The Grinches at the CDC Are Canceling Raw Cookie Dough This Holiday

Go baked or go home.

Unsplash / Pam Menegakis

Few holiday temptations are greater than the urge to stick your finger into a mixing bowl and scoop up a deliciously mushy lump of raw cookie dough. Something about the melt-in-your-mouth, buttery texture of the uncooked stuff makes it irresistible. But unfortunately, according to the United States Centers for Disease Control, that also makes it incredibly unsafe to consume.

Don’t do it, health experts warn, unless you asked for E. coli or Salmonella poisoning for Christmas.

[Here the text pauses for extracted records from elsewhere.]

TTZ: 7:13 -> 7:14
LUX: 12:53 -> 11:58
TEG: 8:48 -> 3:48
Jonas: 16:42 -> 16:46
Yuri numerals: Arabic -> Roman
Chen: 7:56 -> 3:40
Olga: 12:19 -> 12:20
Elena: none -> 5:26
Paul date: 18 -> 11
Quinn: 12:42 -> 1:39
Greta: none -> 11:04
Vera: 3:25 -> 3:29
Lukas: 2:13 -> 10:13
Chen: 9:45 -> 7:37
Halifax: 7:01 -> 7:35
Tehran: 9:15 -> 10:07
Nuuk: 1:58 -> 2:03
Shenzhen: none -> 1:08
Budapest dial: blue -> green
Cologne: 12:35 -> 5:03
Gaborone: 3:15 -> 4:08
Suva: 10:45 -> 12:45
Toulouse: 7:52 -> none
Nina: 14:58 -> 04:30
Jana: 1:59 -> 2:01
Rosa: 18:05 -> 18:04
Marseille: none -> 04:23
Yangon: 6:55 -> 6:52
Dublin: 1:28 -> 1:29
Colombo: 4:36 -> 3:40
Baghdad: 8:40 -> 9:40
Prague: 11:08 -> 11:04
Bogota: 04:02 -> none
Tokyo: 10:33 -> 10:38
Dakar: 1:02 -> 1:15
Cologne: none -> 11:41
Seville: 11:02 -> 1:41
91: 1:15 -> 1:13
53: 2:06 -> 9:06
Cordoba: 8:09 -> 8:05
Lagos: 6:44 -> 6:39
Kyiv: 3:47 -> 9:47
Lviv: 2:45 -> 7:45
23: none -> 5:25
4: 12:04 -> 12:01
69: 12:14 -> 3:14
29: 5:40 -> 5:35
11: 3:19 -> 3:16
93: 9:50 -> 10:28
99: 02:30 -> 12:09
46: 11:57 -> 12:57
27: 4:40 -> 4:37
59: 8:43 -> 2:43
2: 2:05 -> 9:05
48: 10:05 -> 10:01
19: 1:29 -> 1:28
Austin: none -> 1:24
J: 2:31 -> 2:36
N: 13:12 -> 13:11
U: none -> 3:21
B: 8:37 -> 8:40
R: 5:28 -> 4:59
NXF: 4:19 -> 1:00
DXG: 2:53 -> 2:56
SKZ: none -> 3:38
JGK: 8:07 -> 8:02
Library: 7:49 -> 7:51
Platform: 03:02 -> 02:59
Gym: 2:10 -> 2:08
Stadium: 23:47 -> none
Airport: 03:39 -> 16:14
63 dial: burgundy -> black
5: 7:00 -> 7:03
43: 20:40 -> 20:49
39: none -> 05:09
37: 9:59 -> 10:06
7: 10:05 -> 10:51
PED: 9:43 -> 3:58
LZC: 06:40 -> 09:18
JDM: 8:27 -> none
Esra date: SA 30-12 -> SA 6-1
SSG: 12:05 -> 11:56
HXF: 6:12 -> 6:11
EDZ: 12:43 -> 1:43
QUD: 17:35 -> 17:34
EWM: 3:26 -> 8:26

On a warning page updated in early December, the CDC decreed: “Say No to Raw Dough!” Though cookie dough is a major concern, raw flour products of other varieties — like cake and pancake batter, pie and pizza crusts, and even craft clay — could cause food poisoning, too. These products not only contain raw eggs, which can carry vicious bacteria, but also raw flour, a less obvious, occasionally disease-carrying culprit.

Don't do it!

Unsplash / Charisse Kenion

Raw Eggs

Most people have heard, or at least read on the bottom of brunch menus, that the reason it’s not safe to eat uncooked eggs is because they can carry Salmonella, a nasty bacteria that can cause vicious food poisoning. Salmonella gets into the eggs in two ways: It can spread from the hen even before the shells are formed, or eggs can be tainted after they’re laid because of infected animal droppings, beddings, or feed.

The only truly safe way to consume eggs that are at risk of carrying Salmonella is to cook them to an internal temperature of 160°F (71°C) or hotter. In other words: bake your cookie dough before snacking on it. Alternatively, recipes calling for only lightly cooked eggs (say, Caesar salad dressing or Hollandaise sauce) could incorporate pasteurized (heat-treated) eggs, according to the CDC.

Fortunately, as the video below shows, avoiding Salmonella poisoning is pretty easy if you keep your kitchen clean and resist the urge to eat food before it’s cooked.

Raw Flour

Flour seems like a pretty innocuous product in comparison to eggs, but it’s essentially a raw plant — which, as we learned from this year’s tainted romaine lettuce scares, can carry Escherichia coli. This bacteria, which can taint wheat crops in the field or during processing, also causes severe and occasionally fatal food poisoning, as the video below shows.

“Flour is derived from a grain that comes directly from the field and typically is not treated to kill bacteria,” said Leslie Smoot, Ph.D., a senior advisor in FDA’s Office of Food Safety.

Just as with Salmonella, to avoid the risk of getting sick from raw flour — like the 56 people who were infected after eating raw, prepackaged cookie dough in 2016 — just bake the dang cookies, and leave the mushiness to the mashed potatoes.